## Excerpted passage
((

Back to Eliza

AWS retirement plan

packages/cloud-infra/cloud/AWS_RETIREMENT.md

2.0.18.0 KB
Original Source

AWS retirement plan

Living audit of AWS dependencies in this repo, what they do, what they were migrated to (or kept and redirected), and what is still outstanding.

Pair this with RAILWAY.md (where central services run today) and the storage notes in ../../cloud-shared/src/lib/storage/s3-compatible-client.ts (how the S3 SDK is pointed at Cloudflare R2 / Supabase / generic S3 endpoints).

TL;DR

We are retiring AWS as a primary backend. The replacements per surface:

AWS serviceReplacement
S3Cloudflare R2 (via @aws-sdk/client-s3 against R2 endpoint)
KMSLocalKMSProvider (AES-256-GCM with SECRETS_MASTER_KEY)

))

## Given information
((

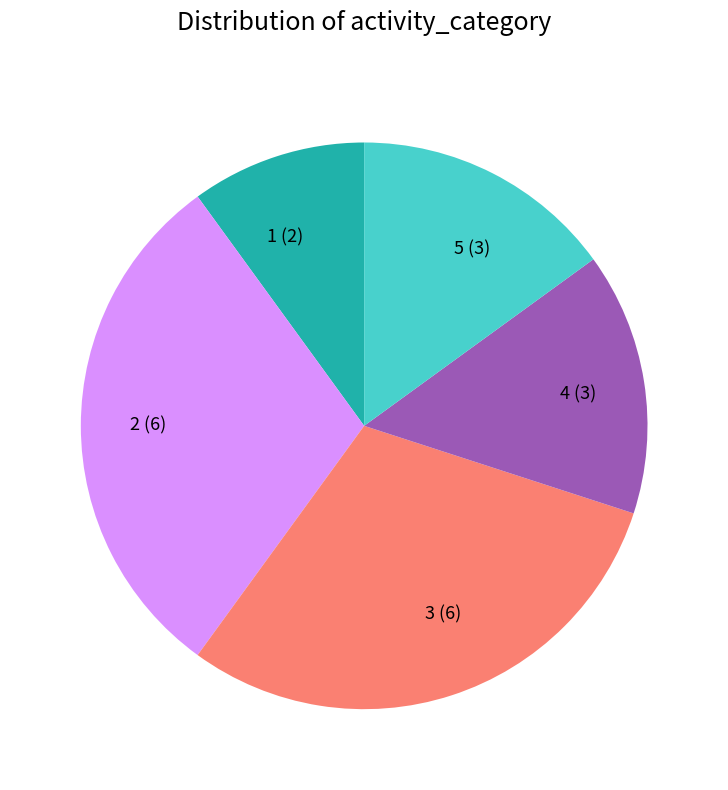

Does 3 (6) represent more than half of the total?

No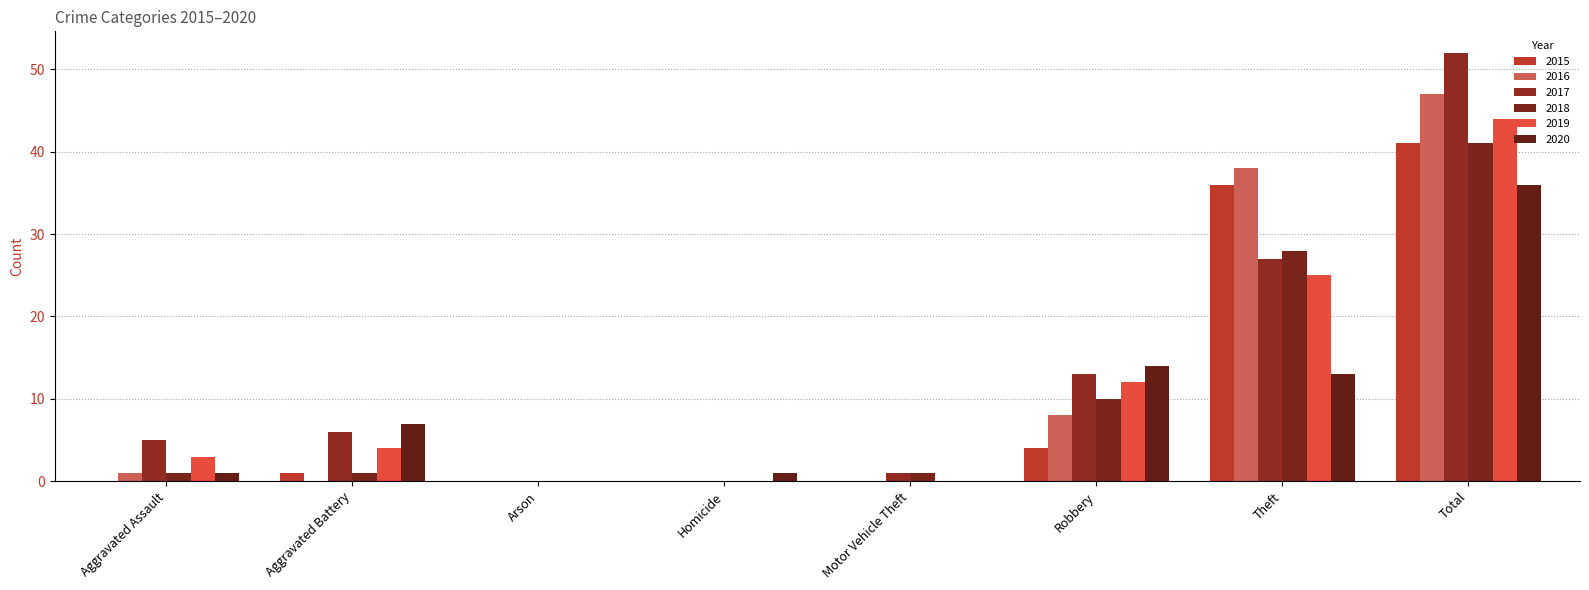

Rank the series at Homicide from lowest to highest value.

2015, 2016, 2017, 2018, 2019, 2020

))

## Exercises
1. In the AWS retirement plan, what replaces KMS?
2. Reproduce the passage of the AWS retirement plan starting with "Living audit of" and going on through "generic S3 endpoints).".
3. Which files does the AWS retirement plan name? List each one by its file name.

## Task solutions
1. LocalKMSProvider (AES-256-GCM with SECRETS_MASTER_KEY)

2.
Living audit of AWS dependencies in this repo, what they do, what they were migrated to (or kept and redirected), and what is still outstanding.

Pair this with RAILWAY.md (where central services run today) and the storage notes in ../../cloud-shared/src/lib/storage/s3-compatible-client.ts (how the S3 SDK is pointed at Cloudflare R2 / Supabase / generic S3 endpoints).

3.
- AWS_RETIREMENT.md
- RAILWAY.md
- s3-compatible-client.ts